#### [STATED EXERCISE]
Rewrite the lines of the records below as one numbered list, omitting any blank lines, and leave the pictures out of your answer.
▽
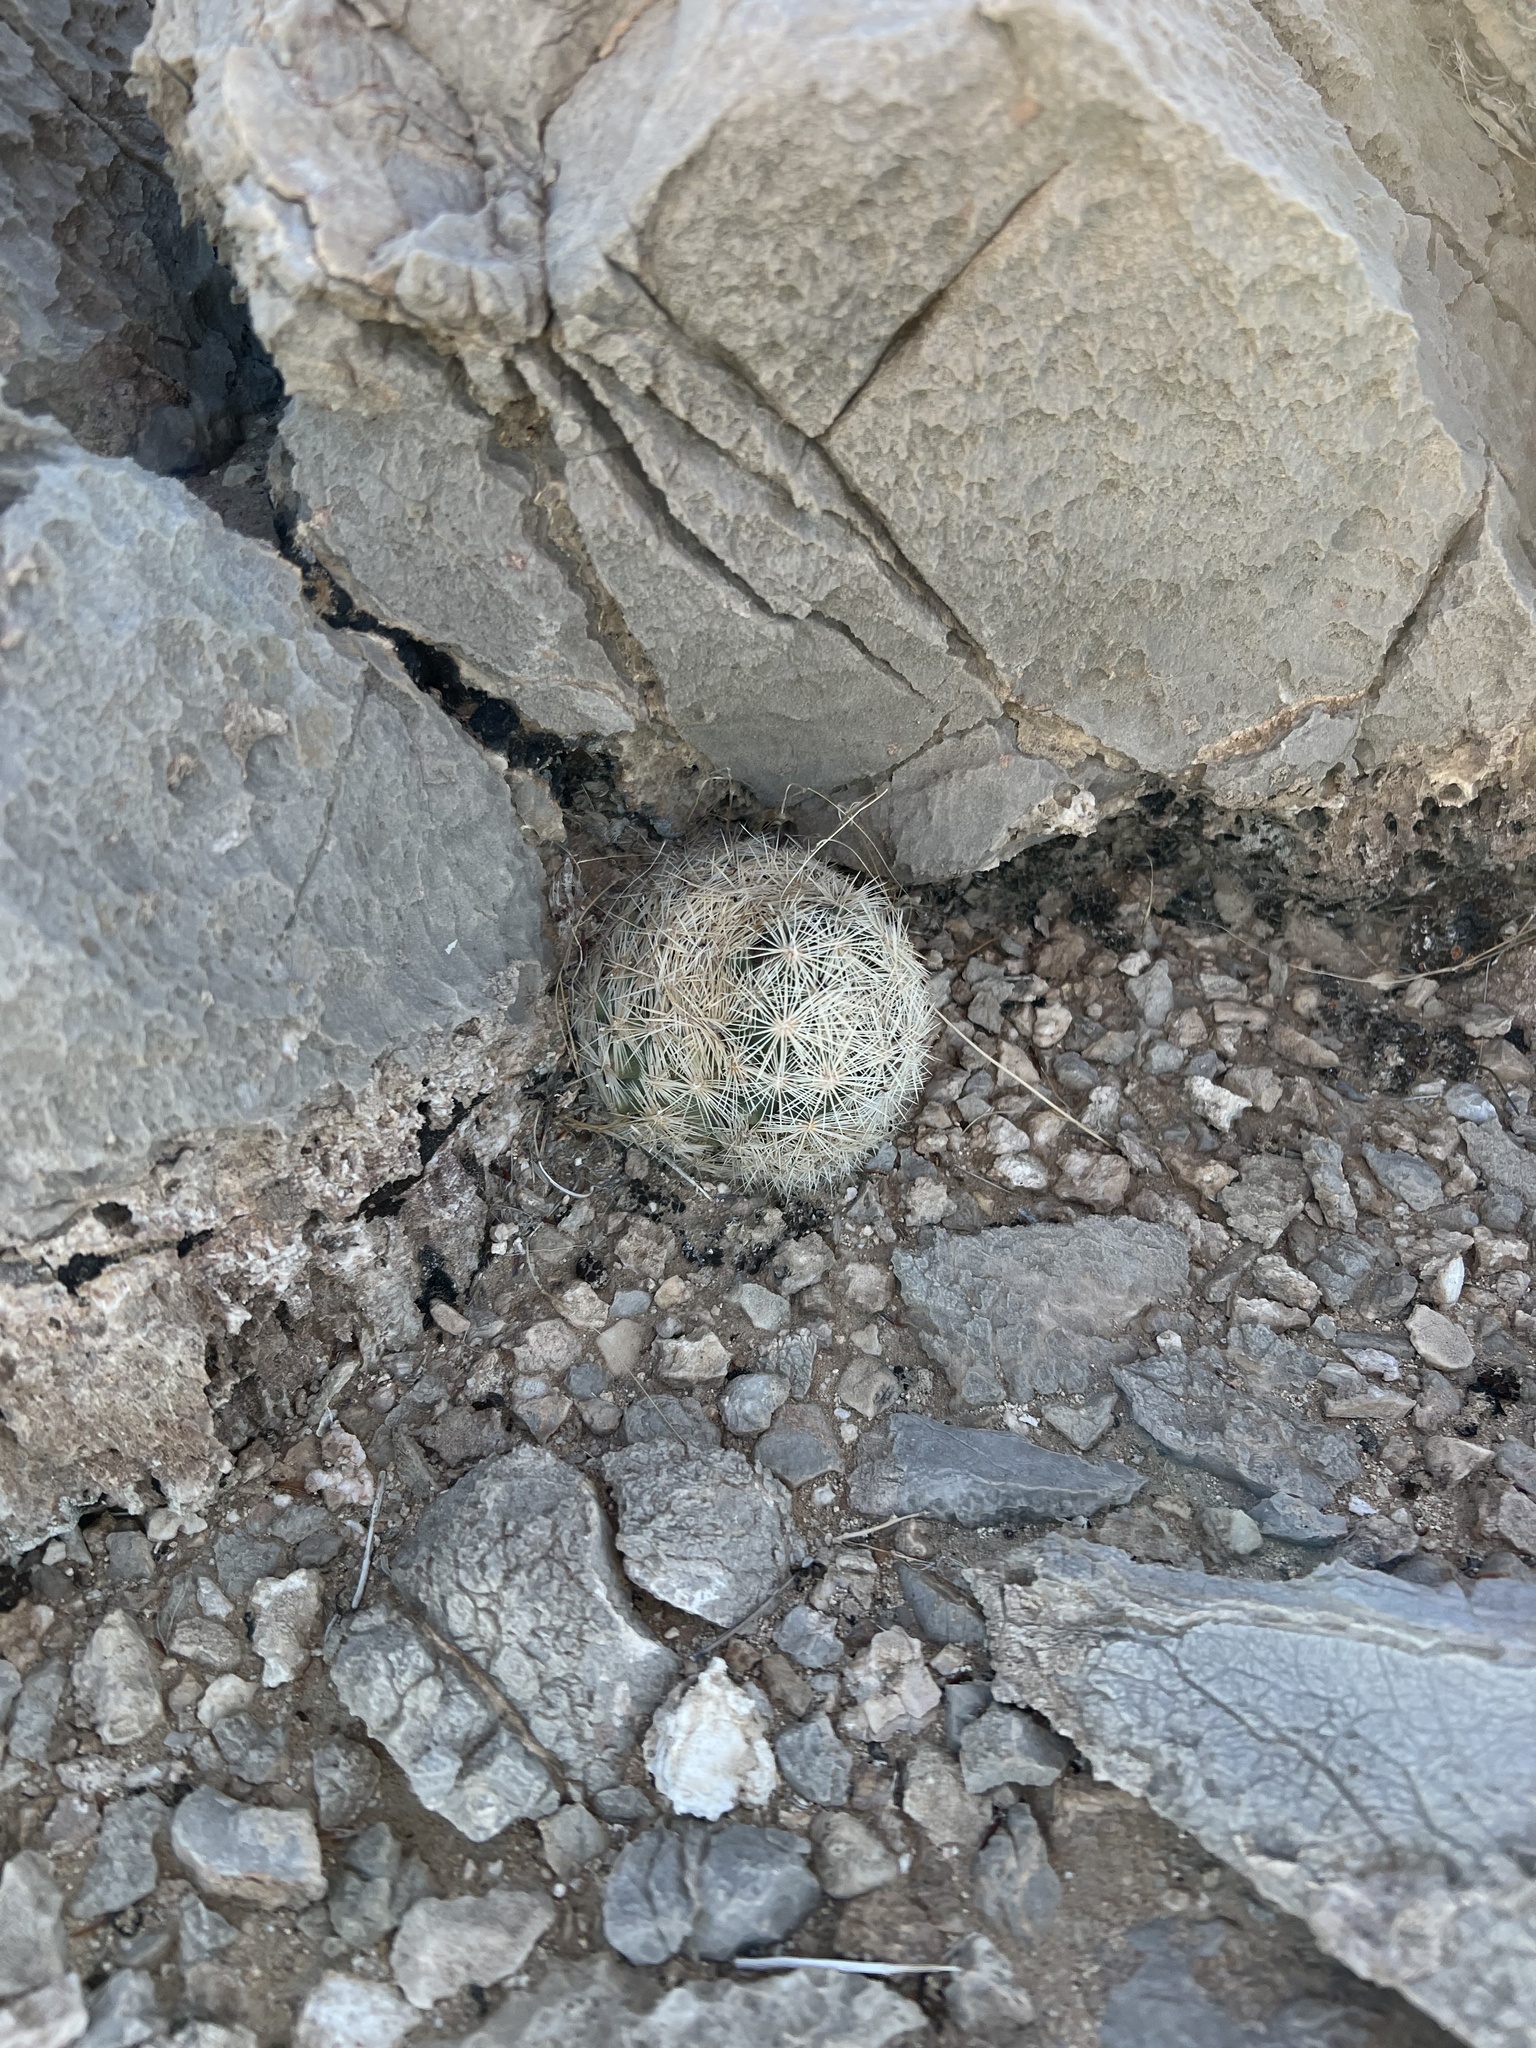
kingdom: Plantae
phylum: Tracheophyta
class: Magnoliopsida
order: Caryophyllales
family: Cactaceae
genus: Pelecyphora
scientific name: Pelecyphora dasyacantha
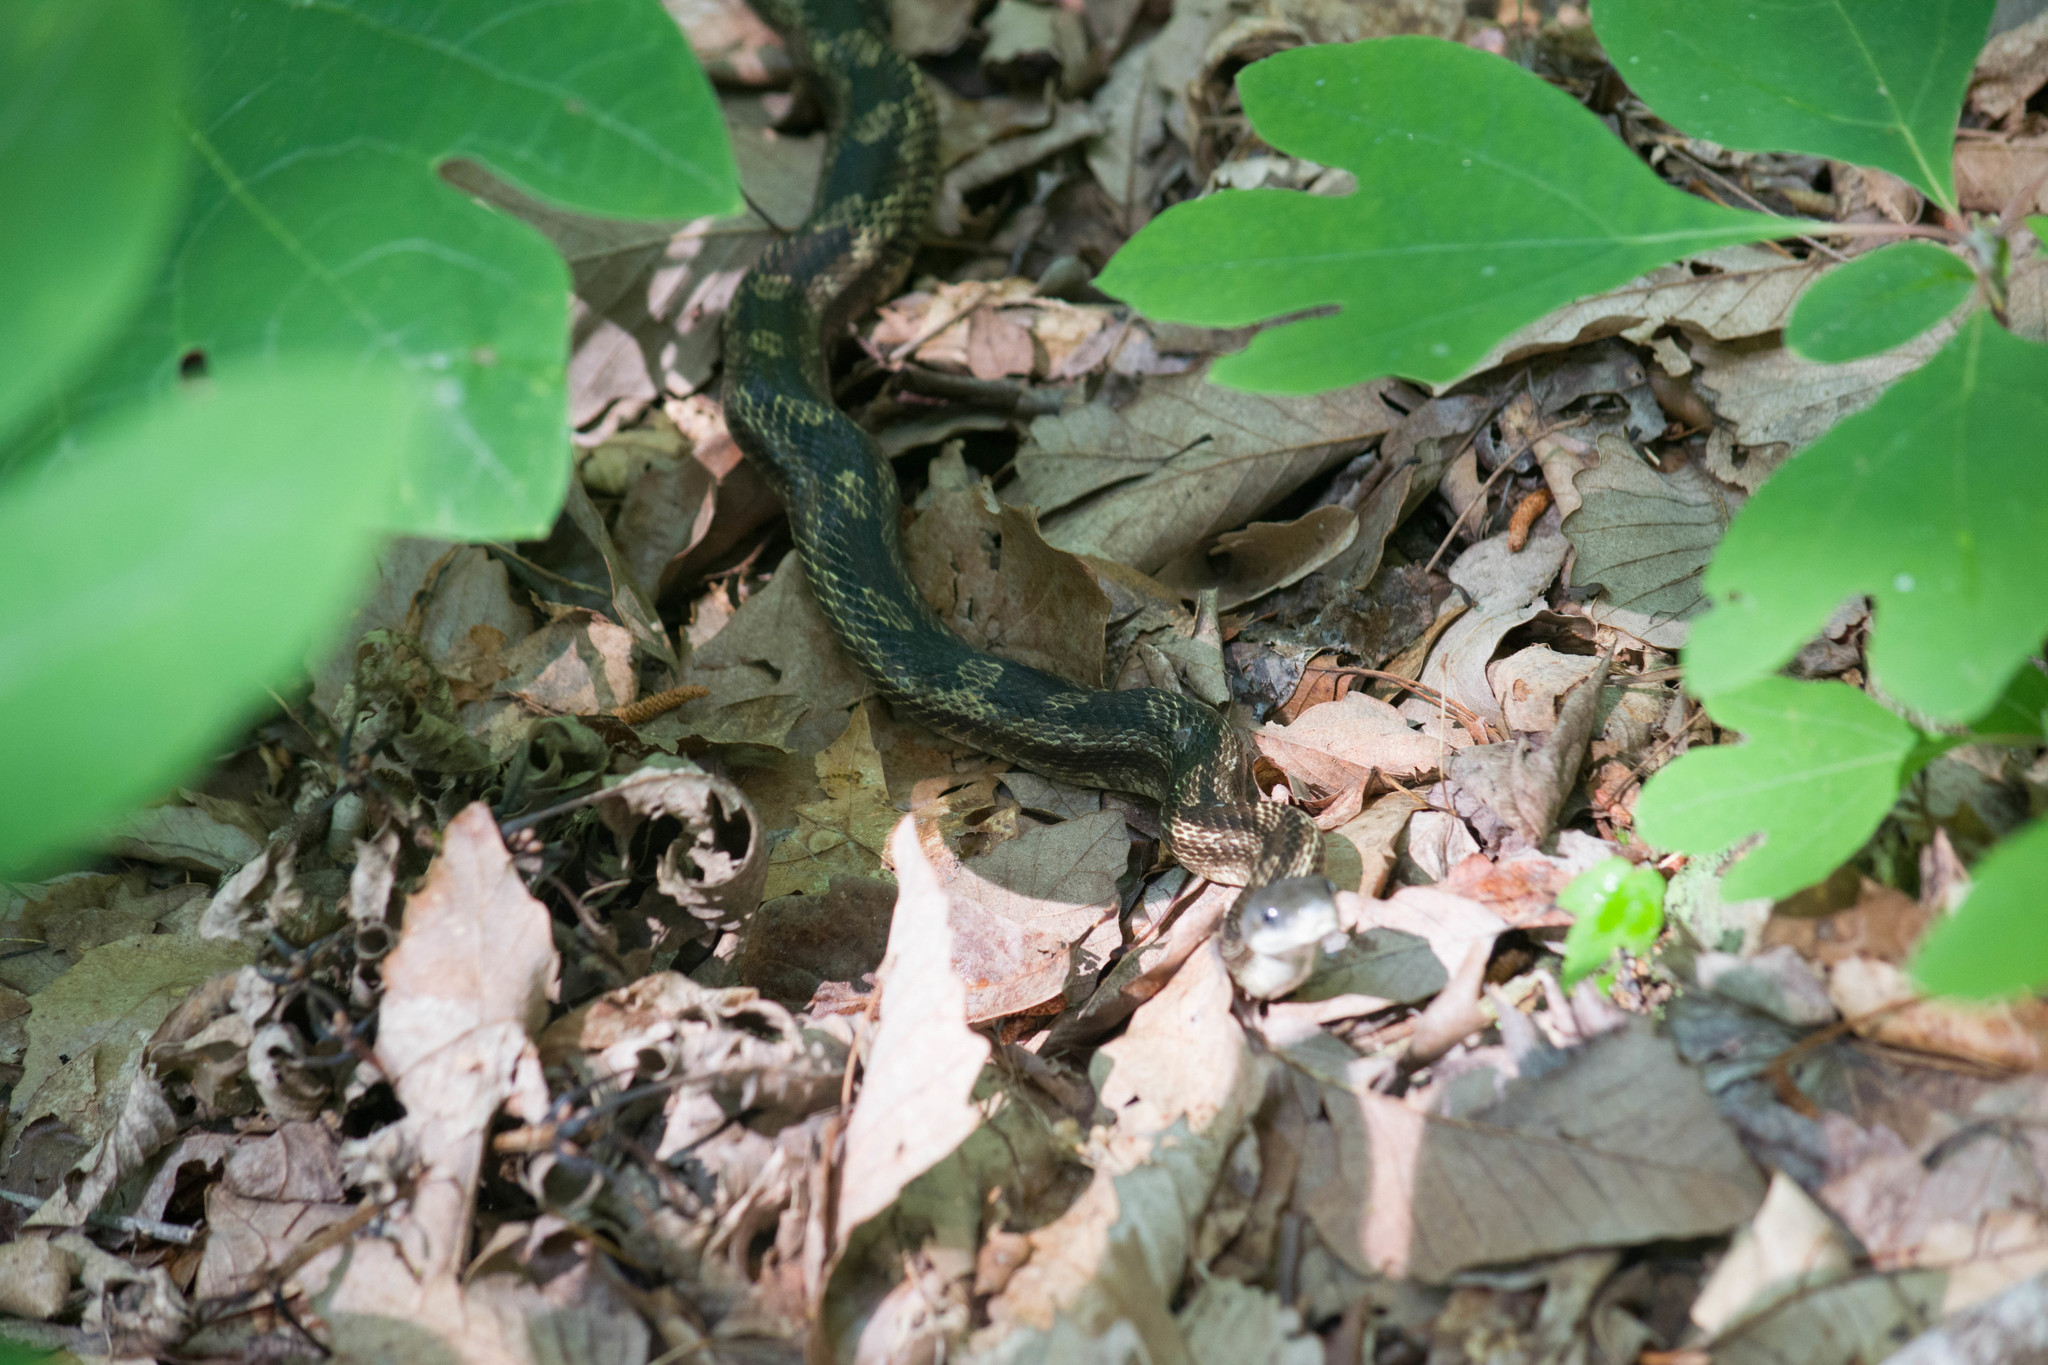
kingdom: Animalia
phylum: Chordata
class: Squamata
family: Colubridae
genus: Pantherophis
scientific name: Pantherophis spiloides
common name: Gray rat snake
△
#### [THE REPLY]
1. kingdom: Plantae
2. phylum: Tracheophyta
3. class: Magnoliopsida
4. order: Caryophyllales
5. family: Cactaceae
6. genus: Pelecyphora
7. scientific name: Pelecyphora dasyacantha
8. kingdom: Animalia
9. phylum: Chordata
10. class: Squamata
11. family: Colubridae
12. genus: Pantherophis
13. scientific name: Pantherophis spiloides
14. common name: Gray rat snake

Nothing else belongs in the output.